I tend to get a crew together and launch into an interesting situation that I have no idea how to resolve. It’s up to the characters to work within their means to achieve some sort of resolution. I love them, wish them well, provide what help I can, but in the end it’s up to them.
Steve: TV shows and the vast majority of written fiction tend to be written in scenes. What tends to make for a well-crafted scene for TV and/or written fiction?
Ben: Paint a picture, create tension, make the viewer / reader want to know what happens next.
Steve: Your current work in process is set amongst a travelling circus in a future Europe. How has this compared to writing a story in a setting like contemporary suburban Australia or New Zealand?
Ben: Those in my freak show can’t hide the fact that they’re freaks. Those who inhabit suburban Australia or New Zealand are able to pretend otherwise.
Steve: What is one of your favourite novels that you have read in the past year or two and why?
Ben: In terms of what blew me away, I read Pippi Longstocking for the first time when I bought a copy for my wife. Pippi totally rocks. She just does not give a shit and I love her. The Awesome Must-Read Award for character portrayals would go to Homicide by David Simon except it’s not a novel. Otherwise I’d have to say that my rereading of Catch 22 proved, again, that it makes most other novels redundant. I don’t know why I bother.
Steve: What is a TV show from recent years you consider to have well crafted characters/stories and what makes them work so well?
Ben: The Wire. Series 1-5. The particular genius of character creation here comes from the lead writer, David Simon (same guy who wrote Homicide) embedding himself for an entire year in the Philly homicide squad. The Wire I often call ‘television for grown-ups’ because it requires the viewer to think. The characters are revealed slowly, and unfold themselves over a period of many episodes, the complexity growing as we get to know them in the same way we would anyone we spent enough time with. I think I used the word ‘genius’ already. Treme is another good David Simon series.
Steve: What kinds of fiction did you read as a child/teenager and do you have some standout favourites?

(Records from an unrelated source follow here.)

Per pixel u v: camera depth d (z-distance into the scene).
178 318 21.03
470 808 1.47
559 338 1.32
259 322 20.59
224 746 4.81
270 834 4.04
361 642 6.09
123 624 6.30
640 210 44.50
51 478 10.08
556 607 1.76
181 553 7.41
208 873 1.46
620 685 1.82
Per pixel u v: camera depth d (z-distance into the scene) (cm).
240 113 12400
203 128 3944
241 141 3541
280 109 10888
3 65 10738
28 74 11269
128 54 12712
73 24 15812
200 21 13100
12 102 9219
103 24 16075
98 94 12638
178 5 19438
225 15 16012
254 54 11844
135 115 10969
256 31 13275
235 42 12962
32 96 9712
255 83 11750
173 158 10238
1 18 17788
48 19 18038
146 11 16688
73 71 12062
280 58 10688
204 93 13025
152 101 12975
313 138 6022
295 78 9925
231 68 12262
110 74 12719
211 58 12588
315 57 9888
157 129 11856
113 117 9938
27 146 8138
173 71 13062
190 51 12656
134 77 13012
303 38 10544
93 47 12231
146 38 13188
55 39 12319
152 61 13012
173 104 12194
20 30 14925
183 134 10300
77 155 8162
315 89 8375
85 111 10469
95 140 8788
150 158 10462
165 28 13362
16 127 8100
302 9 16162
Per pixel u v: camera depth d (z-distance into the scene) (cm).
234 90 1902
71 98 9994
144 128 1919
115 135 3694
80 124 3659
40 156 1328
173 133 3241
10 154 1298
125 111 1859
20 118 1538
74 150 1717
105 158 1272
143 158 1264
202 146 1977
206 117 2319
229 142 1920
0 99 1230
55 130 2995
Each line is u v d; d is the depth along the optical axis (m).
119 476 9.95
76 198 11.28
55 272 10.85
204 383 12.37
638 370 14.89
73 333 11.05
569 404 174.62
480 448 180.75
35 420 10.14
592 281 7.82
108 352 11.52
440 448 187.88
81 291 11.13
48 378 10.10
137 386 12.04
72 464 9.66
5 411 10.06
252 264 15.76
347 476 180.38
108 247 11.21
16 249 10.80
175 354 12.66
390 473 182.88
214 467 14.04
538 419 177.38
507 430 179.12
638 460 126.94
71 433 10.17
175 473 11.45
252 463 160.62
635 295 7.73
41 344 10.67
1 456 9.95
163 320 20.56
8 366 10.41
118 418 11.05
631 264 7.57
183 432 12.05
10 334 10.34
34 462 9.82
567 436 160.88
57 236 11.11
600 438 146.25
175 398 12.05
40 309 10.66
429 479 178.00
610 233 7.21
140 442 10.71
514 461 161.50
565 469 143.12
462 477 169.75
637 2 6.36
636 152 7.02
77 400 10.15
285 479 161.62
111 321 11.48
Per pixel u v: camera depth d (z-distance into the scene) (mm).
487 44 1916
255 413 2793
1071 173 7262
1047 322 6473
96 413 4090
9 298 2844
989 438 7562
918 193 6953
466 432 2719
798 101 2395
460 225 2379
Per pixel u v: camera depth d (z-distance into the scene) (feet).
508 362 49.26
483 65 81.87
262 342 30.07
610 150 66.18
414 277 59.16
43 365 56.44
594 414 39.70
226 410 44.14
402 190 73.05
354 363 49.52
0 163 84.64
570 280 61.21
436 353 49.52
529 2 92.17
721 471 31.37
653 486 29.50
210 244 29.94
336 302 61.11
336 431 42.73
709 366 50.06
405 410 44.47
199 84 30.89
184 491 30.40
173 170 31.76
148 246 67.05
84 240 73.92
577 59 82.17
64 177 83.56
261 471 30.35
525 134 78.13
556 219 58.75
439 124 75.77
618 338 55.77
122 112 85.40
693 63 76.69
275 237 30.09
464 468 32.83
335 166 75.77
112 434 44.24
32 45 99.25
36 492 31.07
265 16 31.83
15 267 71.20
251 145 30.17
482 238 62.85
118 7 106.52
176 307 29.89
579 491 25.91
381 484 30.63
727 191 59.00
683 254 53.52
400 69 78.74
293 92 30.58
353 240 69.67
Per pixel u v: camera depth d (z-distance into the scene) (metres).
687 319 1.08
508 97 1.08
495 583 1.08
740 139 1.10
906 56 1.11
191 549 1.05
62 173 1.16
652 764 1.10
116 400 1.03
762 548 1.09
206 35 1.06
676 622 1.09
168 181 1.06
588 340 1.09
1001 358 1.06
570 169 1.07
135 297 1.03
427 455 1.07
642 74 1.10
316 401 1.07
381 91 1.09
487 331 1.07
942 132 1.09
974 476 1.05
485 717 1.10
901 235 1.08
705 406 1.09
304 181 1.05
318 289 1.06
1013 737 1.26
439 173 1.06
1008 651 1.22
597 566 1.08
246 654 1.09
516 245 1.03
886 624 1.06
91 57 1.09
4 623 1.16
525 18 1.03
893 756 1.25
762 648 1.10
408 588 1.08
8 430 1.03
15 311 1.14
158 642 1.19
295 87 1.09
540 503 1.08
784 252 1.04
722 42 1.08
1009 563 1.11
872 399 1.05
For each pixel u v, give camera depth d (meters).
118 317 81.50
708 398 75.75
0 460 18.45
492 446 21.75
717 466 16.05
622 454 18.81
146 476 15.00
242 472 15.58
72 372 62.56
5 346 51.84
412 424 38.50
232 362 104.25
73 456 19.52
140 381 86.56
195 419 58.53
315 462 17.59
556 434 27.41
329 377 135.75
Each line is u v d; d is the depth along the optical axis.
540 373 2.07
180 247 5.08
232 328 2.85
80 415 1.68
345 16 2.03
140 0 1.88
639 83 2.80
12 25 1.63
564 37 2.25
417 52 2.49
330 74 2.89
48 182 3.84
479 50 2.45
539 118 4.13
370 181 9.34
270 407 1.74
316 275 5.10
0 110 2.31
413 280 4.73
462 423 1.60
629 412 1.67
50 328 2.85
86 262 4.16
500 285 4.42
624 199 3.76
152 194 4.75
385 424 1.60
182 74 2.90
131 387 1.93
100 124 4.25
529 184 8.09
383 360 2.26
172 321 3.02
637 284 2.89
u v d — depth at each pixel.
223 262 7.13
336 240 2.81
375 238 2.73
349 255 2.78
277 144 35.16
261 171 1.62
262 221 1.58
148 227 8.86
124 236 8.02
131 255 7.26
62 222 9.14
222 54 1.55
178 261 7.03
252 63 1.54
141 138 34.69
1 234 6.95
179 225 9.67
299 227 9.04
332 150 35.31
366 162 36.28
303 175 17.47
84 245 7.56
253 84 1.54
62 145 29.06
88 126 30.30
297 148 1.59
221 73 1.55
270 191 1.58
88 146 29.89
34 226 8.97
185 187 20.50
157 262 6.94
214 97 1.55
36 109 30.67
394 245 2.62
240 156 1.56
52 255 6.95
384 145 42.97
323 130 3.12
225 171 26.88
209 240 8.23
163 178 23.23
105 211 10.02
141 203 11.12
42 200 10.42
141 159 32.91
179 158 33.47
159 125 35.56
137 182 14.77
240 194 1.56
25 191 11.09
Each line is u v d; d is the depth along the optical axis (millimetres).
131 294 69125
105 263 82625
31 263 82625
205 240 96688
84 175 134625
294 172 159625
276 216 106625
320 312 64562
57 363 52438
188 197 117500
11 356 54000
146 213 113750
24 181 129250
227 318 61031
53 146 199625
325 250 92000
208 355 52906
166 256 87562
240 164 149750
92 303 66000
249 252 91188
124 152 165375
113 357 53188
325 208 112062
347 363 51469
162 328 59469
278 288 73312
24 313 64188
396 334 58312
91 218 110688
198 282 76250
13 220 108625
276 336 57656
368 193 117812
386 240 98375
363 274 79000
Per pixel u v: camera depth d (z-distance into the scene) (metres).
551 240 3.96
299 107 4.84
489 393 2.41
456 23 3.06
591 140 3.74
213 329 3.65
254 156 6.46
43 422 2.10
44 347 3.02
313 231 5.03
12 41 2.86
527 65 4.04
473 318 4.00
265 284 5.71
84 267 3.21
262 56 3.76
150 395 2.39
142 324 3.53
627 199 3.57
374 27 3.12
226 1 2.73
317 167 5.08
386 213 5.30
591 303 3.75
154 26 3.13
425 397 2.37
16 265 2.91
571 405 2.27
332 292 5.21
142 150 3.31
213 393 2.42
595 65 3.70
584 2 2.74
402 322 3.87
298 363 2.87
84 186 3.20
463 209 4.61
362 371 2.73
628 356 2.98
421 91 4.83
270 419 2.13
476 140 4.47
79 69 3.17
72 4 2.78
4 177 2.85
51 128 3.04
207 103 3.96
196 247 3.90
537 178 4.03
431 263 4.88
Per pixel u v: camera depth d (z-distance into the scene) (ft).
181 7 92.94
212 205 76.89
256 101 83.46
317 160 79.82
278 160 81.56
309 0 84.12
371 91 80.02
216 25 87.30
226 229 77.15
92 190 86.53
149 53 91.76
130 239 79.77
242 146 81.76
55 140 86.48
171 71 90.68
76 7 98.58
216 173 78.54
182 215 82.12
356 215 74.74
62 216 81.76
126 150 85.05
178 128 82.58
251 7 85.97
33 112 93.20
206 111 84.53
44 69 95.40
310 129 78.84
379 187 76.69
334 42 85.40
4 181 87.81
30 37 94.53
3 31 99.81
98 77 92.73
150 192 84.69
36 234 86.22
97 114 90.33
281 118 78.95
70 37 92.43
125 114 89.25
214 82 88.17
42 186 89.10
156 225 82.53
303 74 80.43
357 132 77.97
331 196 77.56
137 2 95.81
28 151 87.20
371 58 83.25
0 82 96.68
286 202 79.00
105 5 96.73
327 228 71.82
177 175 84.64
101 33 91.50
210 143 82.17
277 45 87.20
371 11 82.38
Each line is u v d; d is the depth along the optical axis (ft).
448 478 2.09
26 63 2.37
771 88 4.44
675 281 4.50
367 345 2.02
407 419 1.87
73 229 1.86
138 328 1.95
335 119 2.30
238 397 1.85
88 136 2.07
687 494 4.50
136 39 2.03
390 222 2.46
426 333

Ben: Ray Bradbury, Lewis Carroll, Mark Twain, Rosemary Sutcliffe, Alan Garner, Douglas Adams, Joseph Heller, Hunter S. Thompson, Cervantes, Conan Doyle and P.G. Wodehouse.
Steve: If you could bring one fiction author back from the dead for one day, for the sole purpose of chatting about fiction, who would you choose and why?
Ben: It’s a toss-up between asking Lewis Carroll if he was privately aware of the satirical aspects of his Alice books or having a beer with Mark Twain and listening to anything he had to say on the subject. I think I’ll go with the beer.